Falta à lei tirar o uso de drogas da esfera criminal e apontar parâmetros objetivos de distinção entre porte para tráfico e para consumo pessoal, ao empacotar sob um mesmo título a base e o topo da cadeia do crime organizado e trazer a controversa figura de associação para tráfico.

E falta orientação para quem está na ponta, de policiais a juízes, aplicando essa lei, sobre qual deve ser a prioridade, o consumidor, ou até mesmo o aviãozinho, que no dia seguinte é substituído, ou quem planeja a importação e a venda de grandes quantidades de drogas.
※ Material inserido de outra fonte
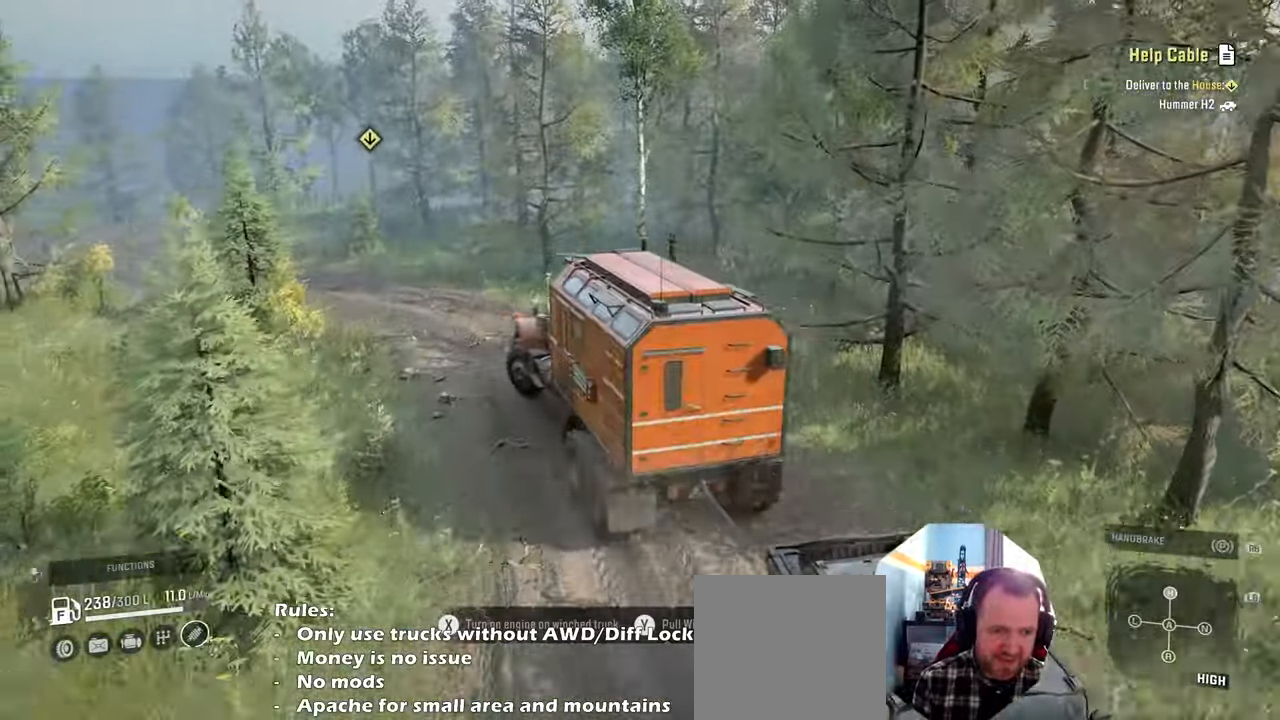
{"buttons": ["R2"], "left_stick": "right", "right_stick": "down", "events": [[34, "left_stick", "center"], [134, "right_stick", "center"], [467, "left_stick", "right"], [467, "right_stick", "down"]]}
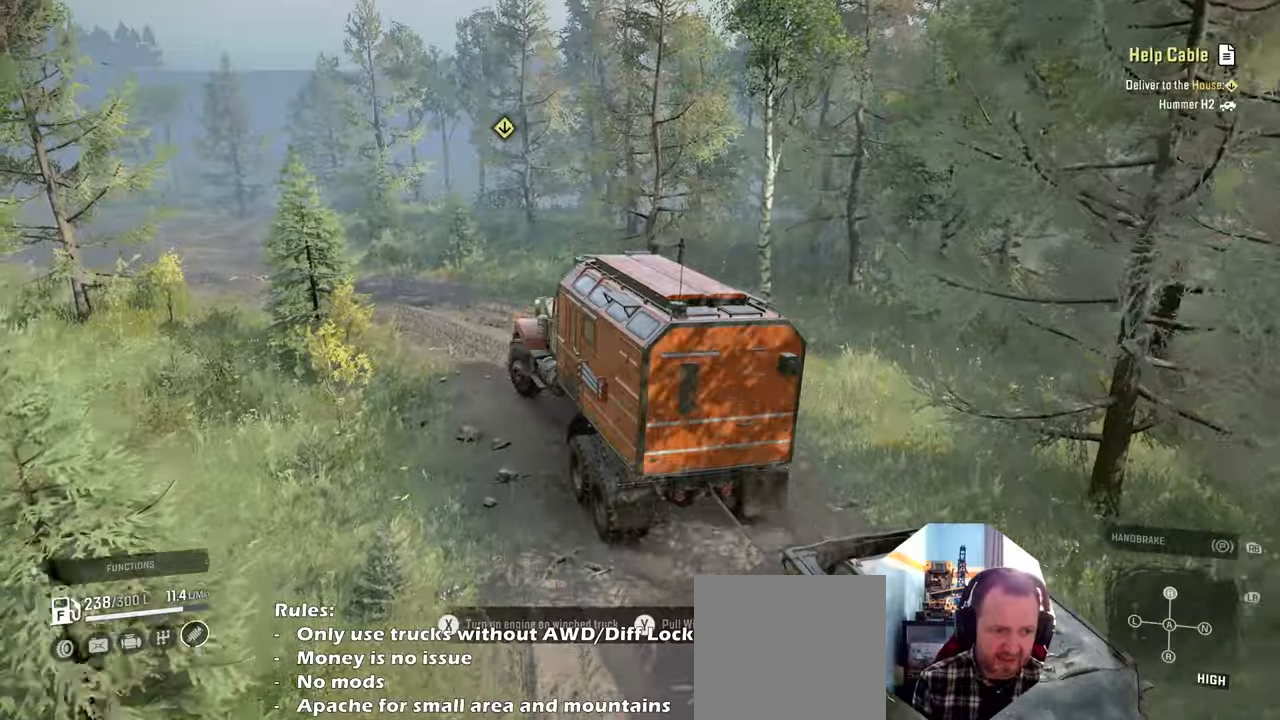
{"buttons": ["R2"], "left_stick": "left", "right_stick": "down", "events": [[334, "left_stick", "left"]]}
O resultado é a ineficiência das apreensões de drogas e prisões de pessoas, que desproporcionalmente castigam alguns enquanto outros —os cabeças de esquemas de tráfico de drogas e aqueles que portam armas e fazem uso de violência— seguem impunes. Continuar incorrendo neste erro é custoso para todos nós. Ele inicia um ciclo vicioso, que continua no presídio, onde presos de diferentes periculosidades são misturados, e unidades são dominadas por facções, onde réus primários são novos recrutas.

Se quiserem parar de enxugar gelo —e sangue e lágrimas— e ter um sistema de Justiça criminal que contribua de fato para tornar a sociedade mais segura, nossas lideranças políticas precisam ser corajosas e investir nas tão necessárias reformas na lei de drogas e em instrumentos que orientem sua aplicação.